_TEXTE FOURNI_
ARLETTE BONNARD ET ROMY SCHNEIDER
Claude Sautet et son coscénariste Jean-Loup Dabadie, portraitistes clairvoyants et sans complaisance du mâle français fragilisé des années 70, se penchent avec « UNE HISTOIRE SIMPLE » sur son pendant féminin avec le personnage de ‘Marie’, dessinatrice industrielle confrontée au vieillissement, à la solitude, à la veulerie des hommes. Ce qui fascine d’emblée en revoyant le film quarante ans plus tard, c’est à quel point le panorama du monde du travail, de la précarité, ressemble à la France des années 2000. En offrant le rôle principal à Romy Schneider, son égérie, Sautet change radicalement de point-de-vue. La femme idéalisée des « CHOSES DE LA VIE » ou de « CÉSAR ET ROSALIE » perd son auréole glamour pour s’ancrer dans une réalité certes moins jolie à contempler, mais d’autant plus émouvante et concrète. L’actrice n’a peut-être jamais été meilleure.

_DONNÉES ÉTUDIÉES_
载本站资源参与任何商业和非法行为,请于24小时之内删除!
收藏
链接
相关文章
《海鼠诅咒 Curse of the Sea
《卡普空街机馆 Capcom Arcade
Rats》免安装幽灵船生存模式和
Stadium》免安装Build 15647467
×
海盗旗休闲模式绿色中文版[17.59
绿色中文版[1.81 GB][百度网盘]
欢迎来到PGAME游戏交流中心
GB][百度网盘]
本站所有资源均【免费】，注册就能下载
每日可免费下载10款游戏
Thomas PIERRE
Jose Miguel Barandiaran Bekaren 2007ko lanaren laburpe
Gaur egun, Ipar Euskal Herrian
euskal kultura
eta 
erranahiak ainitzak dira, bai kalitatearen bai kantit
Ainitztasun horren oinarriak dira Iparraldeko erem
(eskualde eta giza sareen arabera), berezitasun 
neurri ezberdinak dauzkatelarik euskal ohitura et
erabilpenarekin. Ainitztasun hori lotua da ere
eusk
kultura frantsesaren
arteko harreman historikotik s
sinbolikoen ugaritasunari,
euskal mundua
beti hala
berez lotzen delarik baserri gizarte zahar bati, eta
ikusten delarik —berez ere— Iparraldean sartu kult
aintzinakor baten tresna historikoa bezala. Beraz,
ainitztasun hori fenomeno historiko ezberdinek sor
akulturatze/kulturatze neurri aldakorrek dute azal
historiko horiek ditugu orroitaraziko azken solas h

...

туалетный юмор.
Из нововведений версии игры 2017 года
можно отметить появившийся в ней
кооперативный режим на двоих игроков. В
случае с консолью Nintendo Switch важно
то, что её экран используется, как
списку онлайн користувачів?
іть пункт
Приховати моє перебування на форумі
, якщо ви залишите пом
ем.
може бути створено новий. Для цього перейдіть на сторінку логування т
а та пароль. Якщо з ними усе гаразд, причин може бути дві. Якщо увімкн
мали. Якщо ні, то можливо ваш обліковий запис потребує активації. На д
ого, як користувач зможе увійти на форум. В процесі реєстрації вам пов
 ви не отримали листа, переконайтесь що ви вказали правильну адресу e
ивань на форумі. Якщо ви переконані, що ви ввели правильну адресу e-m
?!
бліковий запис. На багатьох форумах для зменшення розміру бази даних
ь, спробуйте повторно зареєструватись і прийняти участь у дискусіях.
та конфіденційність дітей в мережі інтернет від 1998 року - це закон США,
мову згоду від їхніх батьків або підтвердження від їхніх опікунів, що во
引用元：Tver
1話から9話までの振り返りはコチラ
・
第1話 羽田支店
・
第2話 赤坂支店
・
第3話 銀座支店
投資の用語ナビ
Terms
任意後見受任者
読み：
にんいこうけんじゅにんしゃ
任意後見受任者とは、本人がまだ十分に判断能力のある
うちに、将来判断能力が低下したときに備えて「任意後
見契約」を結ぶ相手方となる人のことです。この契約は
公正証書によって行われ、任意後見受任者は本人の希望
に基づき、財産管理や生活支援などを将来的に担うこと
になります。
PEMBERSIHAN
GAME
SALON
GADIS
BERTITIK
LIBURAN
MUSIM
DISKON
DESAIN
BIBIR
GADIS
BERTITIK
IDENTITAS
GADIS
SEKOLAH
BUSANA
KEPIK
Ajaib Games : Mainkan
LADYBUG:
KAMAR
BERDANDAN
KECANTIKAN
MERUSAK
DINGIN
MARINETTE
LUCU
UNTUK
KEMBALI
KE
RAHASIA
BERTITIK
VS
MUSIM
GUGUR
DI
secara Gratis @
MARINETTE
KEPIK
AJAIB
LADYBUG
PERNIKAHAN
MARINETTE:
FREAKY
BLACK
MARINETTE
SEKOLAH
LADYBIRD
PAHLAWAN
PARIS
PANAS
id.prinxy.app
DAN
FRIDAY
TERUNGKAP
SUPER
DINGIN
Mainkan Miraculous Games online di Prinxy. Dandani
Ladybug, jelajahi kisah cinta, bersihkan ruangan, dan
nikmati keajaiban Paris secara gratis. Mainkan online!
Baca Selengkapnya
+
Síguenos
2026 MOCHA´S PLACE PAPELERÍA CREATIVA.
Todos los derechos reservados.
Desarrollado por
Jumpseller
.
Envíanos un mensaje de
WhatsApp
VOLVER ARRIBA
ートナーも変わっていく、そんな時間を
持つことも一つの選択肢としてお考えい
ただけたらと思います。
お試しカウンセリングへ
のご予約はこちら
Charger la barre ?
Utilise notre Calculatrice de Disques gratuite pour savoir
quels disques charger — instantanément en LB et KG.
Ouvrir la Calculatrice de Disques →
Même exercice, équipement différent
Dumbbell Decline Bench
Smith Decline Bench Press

_DÉTAIL DE LA TÂCHE_
D'après le texte fourni, quel métier exerce le personnage de Marie ? Les enregistrements n'ont ici aucun rôle.

_RÉPONSE PROPOSÉE_
Elle est dessinatrice industrielle.